If the installed system is placed in “suspend”, the black screen is re-presented. Simply CLOSING and OPENING the lid restores the display without the ctrl+alt+F2/F1 sequences. It appears that said sequences are only required at the login screen.
I updated the kernel to 2.6.37-rc2-1.1. This kernel has been highly touted for a number of reasons, including the Intel/Arrandale/Ironlake problem(s). This kernel exhibited NO change as far as the display. On an unscientific note, it did seem faster in many tasks.
I do not know the internals of the drivers, the kernel or X. I do believe, however, that the drivers in question must be correct, and believe that the problem(s) are related to power management (as well as the management of the Arrandale eDP facilities).
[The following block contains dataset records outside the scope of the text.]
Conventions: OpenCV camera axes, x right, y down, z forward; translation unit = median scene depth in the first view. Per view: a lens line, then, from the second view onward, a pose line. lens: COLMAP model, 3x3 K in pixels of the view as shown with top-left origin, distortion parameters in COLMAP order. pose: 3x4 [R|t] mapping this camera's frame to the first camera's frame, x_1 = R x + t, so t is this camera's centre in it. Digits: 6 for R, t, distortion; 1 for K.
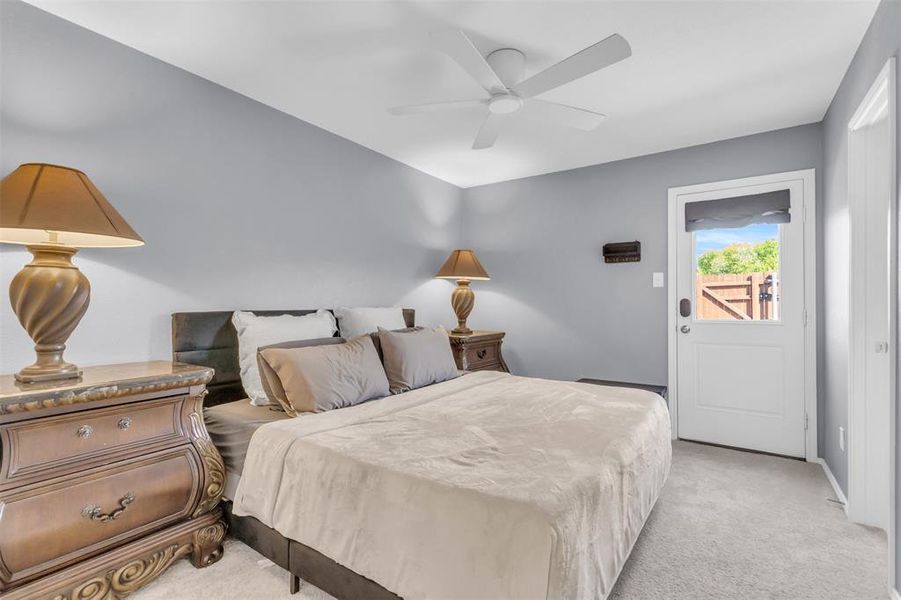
lens RADIAL K [[414.5, 0, 449.0], [0, 414.5, 303.7], [0, 0, 1]] dist [0.001764, -0.000606]
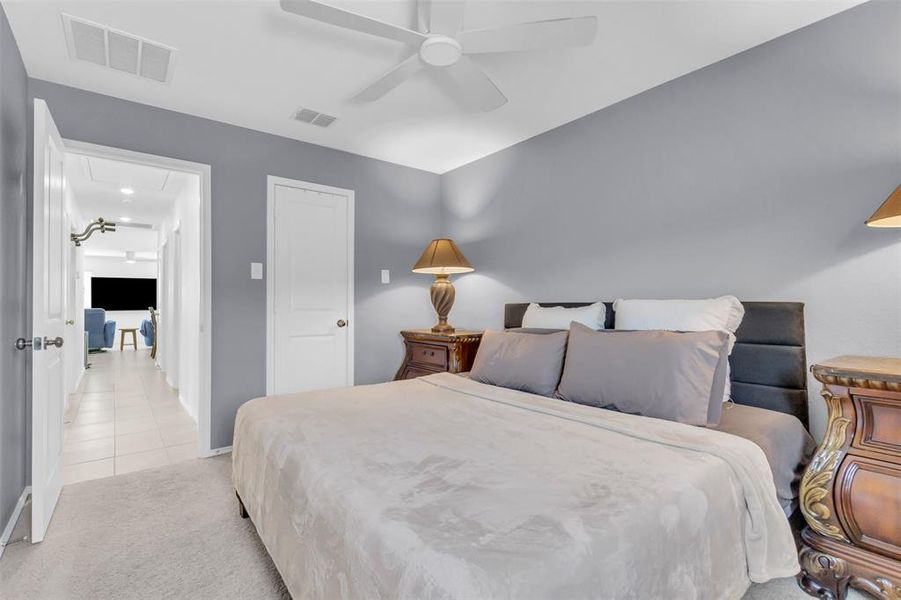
lens RADIAL K [[414.5, 0, 449.0], [0, 414.5, 303.7], [0, 0, 1]] dist [0.001764, -0.000606]
pose [[-0.293728, 0.016671, -0.955744, 0.932781], [0.017194, 0.999778, 0.012155, -0.000046], [0.955734, -0.012863, -0.293950, 1.276565]]
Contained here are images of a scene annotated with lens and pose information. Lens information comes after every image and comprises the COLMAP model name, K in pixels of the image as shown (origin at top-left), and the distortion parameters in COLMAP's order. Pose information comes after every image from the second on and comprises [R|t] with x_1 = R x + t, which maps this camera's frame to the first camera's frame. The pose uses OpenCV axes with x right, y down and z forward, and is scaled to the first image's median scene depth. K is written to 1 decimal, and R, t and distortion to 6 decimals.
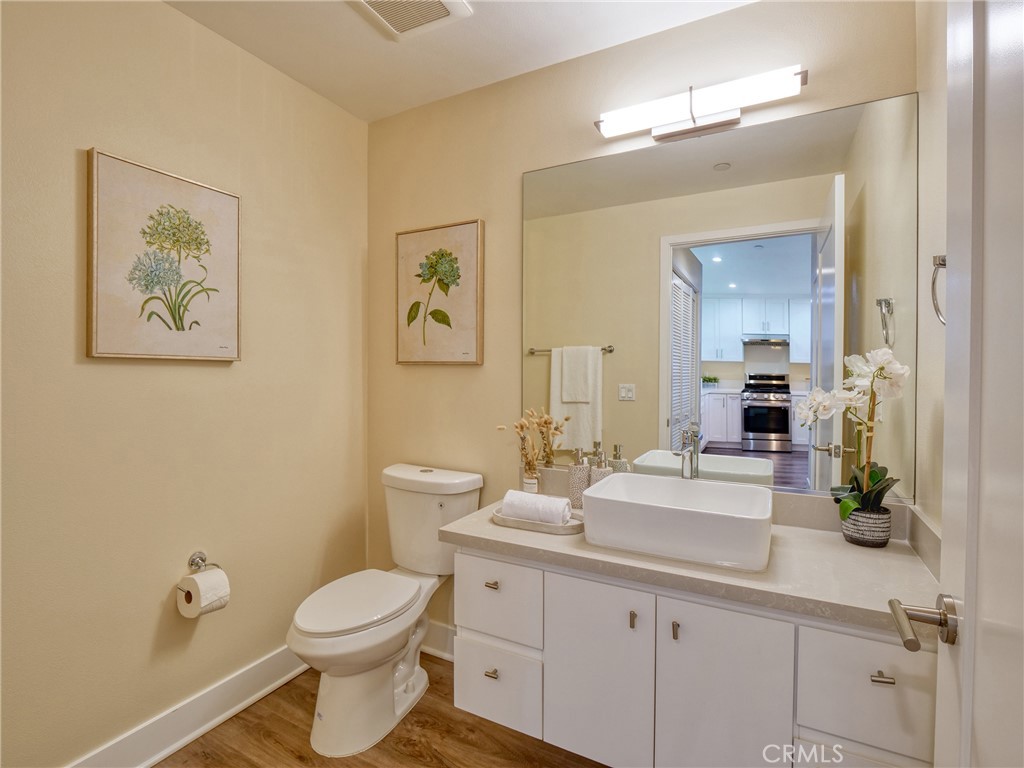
lens RADIAL K [[501.6, 0, 512.5], [0, 501.6, 379.6], [0, 0, 1]] dist [-0.014325, 0.000781]
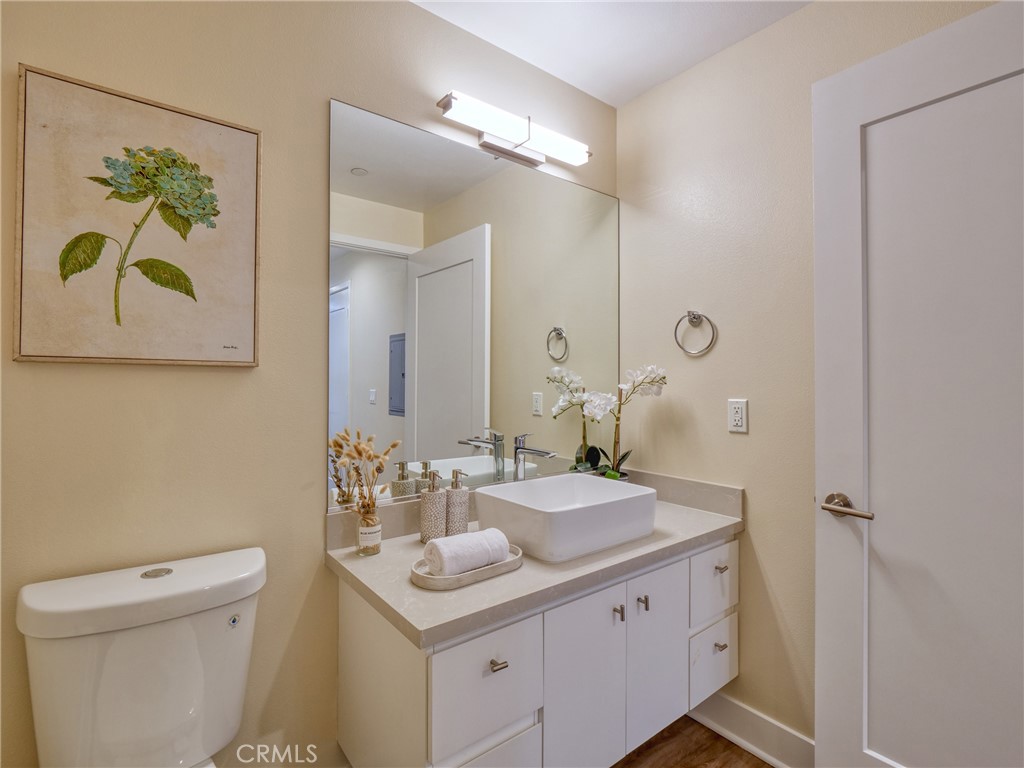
lens RADIAL K [[501.6, 0, 510.6], [0, 501.6, 373.1], [0, 0, 1]] dist [-0.014325, 0.000781]
pose [[0.397324, 0.012547, 0.917593, -0.500460], [0.009390, 0.999799, -0.017737, -0.008331], [-0.917630, 0.015664, 0.397126, 0.472722]]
I have tested as much as I can in this Gnome-only configuration. The next step, as previously noted, is to install KDE. The only questions now are:
Do I install KDE on the now near-to-the-edge Xorg, or re-install the entire 11.3 ?
Do I reinstall from the liveCD, or (as I would prefer), the DVD ?
Do I add non-standard kernel(s) 2.6.34.7-35.1, 2.6.36.94.1 or 2.6.37-rc2-1.1 ?
Do I add the -factory or near-to-the-edge Xorg ? (Edited)
Do I let the installer perform the GRUB installation ? (The most recent install and current environment is using my Ubuntu GRUB2. I did this to eliminate GRUB from the boot problem(s), although it now appears that may not be the root cause).
Is there ANY way to completely disable Power Management ? I can disable some things in Gnome, a lot more in KDE. Specifically, I would like to disable action on lid closure PRIOR to login. This would allow the workaround WITHOUT the ctrl+alt+F2/F1 steps.
In summary, the workarounds are successful on openSUSE 11.3 (2.6.34-, 2.6.36.- and 2.6.37-), Fedora 14 (2.6.35.6-45) and LinuxMint 10 (2.6.35-22) kernels. Earlier kernels, such as 2.6.32 (Ubuntu 10.04.1 and LinuxMint 9) appear to function correctly, although now seem graphically slower than the later kernels.
(The graphics is perceptibly faster on the openSUSE kernels over the earlier kernels AND the 2.6.35 Fedora/Mint installs.)
If it works on a liveCD and if it does not work on an install it is because SOMETHING HAS CHANGED.
I recall looking into this, and there are differences in the way hardware is detected and the driver modules loaded, between the method used to load the liveCD, and the method used to install it, at least that is the explanation I was given.
That makes sence, and it would be useful to try and track down what those differences might be. Unfortunately I do not have the knowledge to provide good guidance here. Somewhere must be recorded the EXACT boot codes and exact configuration files that the liveCD uses when booting.